What the task asks:
Copy all lines containing the string "BastGratis" from the records below.

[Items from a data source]

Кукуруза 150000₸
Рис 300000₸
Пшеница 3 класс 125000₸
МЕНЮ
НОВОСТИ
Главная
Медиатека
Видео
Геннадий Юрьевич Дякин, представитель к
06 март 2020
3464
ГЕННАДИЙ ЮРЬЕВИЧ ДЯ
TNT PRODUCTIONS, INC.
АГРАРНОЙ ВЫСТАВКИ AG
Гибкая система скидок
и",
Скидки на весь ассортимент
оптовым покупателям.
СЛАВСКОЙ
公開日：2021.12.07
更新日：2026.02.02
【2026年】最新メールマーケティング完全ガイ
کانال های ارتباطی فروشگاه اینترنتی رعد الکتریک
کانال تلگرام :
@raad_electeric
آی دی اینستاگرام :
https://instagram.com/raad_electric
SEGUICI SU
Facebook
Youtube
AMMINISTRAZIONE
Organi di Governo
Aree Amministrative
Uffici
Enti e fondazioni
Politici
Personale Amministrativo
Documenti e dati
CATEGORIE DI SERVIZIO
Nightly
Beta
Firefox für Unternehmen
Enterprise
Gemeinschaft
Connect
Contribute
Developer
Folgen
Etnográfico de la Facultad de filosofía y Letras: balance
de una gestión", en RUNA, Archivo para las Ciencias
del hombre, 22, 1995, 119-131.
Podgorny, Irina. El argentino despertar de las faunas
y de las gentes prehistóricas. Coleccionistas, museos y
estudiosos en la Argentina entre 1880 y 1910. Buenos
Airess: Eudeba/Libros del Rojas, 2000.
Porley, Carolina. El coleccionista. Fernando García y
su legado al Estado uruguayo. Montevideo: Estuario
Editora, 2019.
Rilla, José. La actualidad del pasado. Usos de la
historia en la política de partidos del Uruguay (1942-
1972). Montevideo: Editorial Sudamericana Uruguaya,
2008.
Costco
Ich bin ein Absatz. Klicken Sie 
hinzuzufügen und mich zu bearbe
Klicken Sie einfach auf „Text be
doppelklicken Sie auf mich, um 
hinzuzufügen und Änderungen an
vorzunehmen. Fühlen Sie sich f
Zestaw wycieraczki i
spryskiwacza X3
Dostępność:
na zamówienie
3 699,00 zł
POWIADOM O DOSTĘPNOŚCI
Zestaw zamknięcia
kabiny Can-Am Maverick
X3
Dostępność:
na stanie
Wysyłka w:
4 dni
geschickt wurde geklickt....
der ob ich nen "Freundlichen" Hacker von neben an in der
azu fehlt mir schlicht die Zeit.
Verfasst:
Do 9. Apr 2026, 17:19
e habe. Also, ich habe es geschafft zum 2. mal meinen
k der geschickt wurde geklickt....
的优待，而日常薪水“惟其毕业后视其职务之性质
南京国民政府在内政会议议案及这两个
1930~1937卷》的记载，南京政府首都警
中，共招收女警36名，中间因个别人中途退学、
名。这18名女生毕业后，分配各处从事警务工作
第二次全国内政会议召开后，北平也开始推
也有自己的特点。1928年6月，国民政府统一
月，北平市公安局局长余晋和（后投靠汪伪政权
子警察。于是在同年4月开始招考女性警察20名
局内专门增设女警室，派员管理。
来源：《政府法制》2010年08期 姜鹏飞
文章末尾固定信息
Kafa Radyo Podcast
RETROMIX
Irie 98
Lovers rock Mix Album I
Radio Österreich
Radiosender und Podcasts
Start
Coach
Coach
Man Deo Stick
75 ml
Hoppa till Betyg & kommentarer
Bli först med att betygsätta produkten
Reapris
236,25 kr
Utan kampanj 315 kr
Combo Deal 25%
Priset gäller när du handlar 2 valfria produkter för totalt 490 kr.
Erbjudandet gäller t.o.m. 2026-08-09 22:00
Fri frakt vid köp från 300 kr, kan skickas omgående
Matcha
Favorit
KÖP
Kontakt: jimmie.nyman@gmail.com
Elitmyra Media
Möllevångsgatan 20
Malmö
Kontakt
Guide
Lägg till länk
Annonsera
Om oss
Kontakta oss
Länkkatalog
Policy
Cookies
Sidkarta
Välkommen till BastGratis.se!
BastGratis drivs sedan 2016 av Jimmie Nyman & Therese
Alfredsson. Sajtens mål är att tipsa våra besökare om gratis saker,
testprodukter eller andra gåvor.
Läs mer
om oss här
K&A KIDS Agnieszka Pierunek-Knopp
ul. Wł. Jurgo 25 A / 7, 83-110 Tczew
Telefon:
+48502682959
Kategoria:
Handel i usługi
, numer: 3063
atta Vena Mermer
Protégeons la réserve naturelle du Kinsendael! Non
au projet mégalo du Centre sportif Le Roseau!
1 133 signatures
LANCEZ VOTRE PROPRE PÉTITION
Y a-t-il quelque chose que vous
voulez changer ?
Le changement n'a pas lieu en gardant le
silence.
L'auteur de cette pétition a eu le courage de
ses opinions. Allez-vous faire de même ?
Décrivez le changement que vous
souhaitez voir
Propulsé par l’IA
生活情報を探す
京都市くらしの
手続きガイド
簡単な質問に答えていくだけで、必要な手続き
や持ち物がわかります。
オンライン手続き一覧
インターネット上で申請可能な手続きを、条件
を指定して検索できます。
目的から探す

Solution:
Välkommen till BastGratis.se!
BastGratis drivs sedan 2016 av Jimmie Nyman & Therese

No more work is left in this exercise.